AME 441: Aircraft Design is divided into three parts of approximately four to five weeks each. Students will spend approximately one month in

• Conceptual Design

Students who have had experience building gas-powered or electric model aircraft, worked with Autocad or Pro-engineer, or used sensors and electronics in model rockets may have a slight edge in this semester's senior design course. On the other hand, all of the students in the Department of Aerospace and Mechanical Engineering at the University of Notre Dame are faced with the same challenge: to design a remote piloted aircraft which can carry a specified payload, take-off on grass in no more than 300 ft., and return and land safely.

The first part of the course, the "paper" design uses all of the spread sheets previously used by University aerospace engineering students. This is a very important part of the course as a portion of the grade for the entire course will be derived by how closely this design predicts the actual performance of the aircraft during flight tests.
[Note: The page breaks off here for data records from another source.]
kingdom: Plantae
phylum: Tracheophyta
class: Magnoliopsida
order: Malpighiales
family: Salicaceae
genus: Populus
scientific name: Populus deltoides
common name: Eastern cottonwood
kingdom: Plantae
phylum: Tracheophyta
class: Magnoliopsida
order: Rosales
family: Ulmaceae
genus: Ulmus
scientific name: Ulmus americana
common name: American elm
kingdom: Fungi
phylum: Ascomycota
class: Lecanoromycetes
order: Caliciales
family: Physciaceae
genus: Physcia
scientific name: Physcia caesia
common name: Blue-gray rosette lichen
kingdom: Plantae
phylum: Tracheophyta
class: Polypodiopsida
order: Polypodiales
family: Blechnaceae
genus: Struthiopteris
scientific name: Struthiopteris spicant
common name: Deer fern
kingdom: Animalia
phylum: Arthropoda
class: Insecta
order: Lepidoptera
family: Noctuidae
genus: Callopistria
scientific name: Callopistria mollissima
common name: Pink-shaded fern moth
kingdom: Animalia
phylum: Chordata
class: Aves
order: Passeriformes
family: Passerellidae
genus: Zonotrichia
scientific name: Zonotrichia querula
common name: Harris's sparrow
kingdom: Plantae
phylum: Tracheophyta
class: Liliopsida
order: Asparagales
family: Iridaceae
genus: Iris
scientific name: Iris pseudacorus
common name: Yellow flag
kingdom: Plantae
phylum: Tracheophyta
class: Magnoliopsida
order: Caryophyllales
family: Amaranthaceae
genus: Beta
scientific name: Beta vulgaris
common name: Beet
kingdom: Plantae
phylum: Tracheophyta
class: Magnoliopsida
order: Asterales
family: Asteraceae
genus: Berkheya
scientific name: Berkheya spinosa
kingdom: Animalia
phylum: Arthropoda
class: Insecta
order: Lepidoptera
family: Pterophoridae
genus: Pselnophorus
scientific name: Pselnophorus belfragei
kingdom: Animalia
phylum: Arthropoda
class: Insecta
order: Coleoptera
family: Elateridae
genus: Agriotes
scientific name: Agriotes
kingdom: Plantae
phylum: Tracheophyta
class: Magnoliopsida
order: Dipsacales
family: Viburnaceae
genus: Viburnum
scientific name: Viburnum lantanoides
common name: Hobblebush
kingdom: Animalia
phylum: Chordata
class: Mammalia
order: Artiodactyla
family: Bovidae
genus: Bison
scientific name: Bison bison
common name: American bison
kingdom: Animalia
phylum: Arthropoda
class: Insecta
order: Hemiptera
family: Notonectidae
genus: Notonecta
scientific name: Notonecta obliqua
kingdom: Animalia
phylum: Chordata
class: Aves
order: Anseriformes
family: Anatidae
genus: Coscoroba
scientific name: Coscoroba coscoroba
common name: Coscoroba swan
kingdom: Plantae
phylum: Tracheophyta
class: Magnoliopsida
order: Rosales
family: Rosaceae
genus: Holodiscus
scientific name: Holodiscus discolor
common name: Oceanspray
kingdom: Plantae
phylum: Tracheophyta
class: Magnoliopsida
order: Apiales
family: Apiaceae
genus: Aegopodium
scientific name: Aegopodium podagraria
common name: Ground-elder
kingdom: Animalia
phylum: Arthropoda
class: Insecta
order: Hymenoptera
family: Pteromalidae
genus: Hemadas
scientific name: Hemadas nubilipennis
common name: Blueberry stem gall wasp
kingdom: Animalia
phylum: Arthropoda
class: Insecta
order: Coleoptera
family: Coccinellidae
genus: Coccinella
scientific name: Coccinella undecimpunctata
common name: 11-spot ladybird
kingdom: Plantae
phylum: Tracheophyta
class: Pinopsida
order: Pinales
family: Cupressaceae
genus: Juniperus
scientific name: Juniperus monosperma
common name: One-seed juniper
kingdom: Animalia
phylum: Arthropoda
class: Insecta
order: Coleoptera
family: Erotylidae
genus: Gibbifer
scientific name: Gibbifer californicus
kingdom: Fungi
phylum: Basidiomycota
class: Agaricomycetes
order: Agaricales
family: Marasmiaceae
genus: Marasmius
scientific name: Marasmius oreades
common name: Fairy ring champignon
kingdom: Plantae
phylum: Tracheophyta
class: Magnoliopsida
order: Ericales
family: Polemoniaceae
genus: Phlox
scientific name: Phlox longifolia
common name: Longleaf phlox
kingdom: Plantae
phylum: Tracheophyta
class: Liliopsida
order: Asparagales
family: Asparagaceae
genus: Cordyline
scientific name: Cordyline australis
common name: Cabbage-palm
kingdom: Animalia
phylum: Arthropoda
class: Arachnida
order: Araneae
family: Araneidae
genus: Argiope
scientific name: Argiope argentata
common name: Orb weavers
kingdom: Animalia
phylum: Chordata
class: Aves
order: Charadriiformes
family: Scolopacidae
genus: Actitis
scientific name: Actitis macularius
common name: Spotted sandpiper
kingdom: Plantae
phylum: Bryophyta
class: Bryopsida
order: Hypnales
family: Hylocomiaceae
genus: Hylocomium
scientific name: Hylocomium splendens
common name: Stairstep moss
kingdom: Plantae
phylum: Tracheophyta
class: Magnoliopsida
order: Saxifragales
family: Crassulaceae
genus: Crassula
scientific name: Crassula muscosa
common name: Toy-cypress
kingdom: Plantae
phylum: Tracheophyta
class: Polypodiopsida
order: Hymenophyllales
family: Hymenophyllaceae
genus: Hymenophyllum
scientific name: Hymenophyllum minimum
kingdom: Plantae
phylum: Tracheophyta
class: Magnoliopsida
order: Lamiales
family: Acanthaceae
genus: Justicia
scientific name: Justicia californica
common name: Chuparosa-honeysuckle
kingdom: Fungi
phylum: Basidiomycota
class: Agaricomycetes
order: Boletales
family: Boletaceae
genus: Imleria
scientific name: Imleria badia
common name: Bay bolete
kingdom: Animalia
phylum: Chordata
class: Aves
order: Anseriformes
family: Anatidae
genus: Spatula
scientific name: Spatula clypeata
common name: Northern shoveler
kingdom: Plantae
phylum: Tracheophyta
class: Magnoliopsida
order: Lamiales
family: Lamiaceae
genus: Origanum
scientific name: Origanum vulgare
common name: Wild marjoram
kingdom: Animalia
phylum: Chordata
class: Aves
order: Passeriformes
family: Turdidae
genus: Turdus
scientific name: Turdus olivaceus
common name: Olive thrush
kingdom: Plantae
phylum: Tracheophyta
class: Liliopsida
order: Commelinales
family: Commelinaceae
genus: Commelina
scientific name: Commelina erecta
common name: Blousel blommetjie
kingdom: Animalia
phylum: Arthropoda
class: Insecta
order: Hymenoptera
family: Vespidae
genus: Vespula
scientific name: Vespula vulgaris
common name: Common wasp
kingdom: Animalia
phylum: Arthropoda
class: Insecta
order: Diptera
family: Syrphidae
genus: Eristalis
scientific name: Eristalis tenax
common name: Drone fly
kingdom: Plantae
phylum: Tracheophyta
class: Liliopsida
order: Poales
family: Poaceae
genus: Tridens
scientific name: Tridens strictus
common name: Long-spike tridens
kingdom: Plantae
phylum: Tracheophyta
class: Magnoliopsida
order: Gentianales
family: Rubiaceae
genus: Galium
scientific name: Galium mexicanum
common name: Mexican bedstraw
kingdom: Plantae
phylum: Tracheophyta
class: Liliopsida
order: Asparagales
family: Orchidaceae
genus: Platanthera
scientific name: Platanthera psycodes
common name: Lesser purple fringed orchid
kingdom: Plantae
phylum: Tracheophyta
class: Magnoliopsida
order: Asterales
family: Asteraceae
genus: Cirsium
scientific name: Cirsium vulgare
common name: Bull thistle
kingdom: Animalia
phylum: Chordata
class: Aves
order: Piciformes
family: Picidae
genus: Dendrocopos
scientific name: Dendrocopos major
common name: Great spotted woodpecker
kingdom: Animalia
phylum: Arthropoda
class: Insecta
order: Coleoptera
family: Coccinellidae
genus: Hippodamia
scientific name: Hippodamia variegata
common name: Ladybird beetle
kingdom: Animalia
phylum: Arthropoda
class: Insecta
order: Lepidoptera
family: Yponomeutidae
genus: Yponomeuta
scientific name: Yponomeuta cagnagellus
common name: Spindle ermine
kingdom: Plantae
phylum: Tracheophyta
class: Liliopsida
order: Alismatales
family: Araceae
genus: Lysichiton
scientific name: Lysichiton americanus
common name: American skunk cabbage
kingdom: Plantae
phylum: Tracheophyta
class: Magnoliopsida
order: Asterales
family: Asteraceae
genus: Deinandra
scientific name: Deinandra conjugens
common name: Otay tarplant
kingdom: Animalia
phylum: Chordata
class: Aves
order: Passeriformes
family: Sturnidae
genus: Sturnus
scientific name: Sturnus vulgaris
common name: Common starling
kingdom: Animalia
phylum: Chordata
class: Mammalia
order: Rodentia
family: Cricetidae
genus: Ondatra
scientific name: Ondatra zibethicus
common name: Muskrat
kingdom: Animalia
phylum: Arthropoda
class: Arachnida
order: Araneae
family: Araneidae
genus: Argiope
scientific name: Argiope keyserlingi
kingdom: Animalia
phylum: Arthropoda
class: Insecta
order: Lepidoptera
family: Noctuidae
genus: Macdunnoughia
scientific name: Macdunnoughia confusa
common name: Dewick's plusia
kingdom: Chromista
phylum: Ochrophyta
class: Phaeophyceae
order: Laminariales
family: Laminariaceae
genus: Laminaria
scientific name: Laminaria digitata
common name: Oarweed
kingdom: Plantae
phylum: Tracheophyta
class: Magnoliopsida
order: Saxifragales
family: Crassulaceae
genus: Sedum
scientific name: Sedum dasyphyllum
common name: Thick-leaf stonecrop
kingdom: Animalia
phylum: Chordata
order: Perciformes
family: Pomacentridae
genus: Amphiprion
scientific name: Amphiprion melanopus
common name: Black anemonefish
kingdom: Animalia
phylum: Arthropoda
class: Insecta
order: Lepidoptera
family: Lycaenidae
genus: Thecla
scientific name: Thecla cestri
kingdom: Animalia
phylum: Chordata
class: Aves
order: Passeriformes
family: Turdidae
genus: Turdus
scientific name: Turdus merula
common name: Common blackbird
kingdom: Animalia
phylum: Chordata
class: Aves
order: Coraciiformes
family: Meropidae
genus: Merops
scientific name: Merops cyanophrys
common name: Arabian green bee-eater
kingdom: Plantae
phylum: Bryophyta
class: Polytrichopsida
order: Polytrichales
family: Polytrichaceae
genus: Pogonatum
• Detailed Design and Fabrication

Once students have an initial concept, they will be required to generate a full set of plans on CAD systems in the departments design labs. In addition to drawings of individual components, they will be required to manufacture many of the parts they need with milling machines, also located in the design labs. Students will be graded on the quality of the drawings, including: detail, completeness, an explanation of the structure of the aircraft, readability, and correct graphic standards.

• Flight Tests

Can it fly? That's the question students hope to answer when they test their aircraft at the South Bend Model Aircraft Club flying field, approximately 30 minutes south of the Notre Dame campus. Each vehicle must pass a flight test that consists of maintaining velocity at a constant altitude and achieving a change in altitude through a minimum of a 100 ft. climb. All planes must feature a fixed main wing; house an electric motor powered by a battery power pack; include an internal cargo which consists of a "sport" propeller, an onboard microprocessor, and a digital radio control system with up to seven channels. During each flight, information from the microprocessor will be transmitted to a laptop computer located on the ground. Flight performance will be analyzed using the data collected during the performance. Each flight will also be video taped for a post-flight analysis.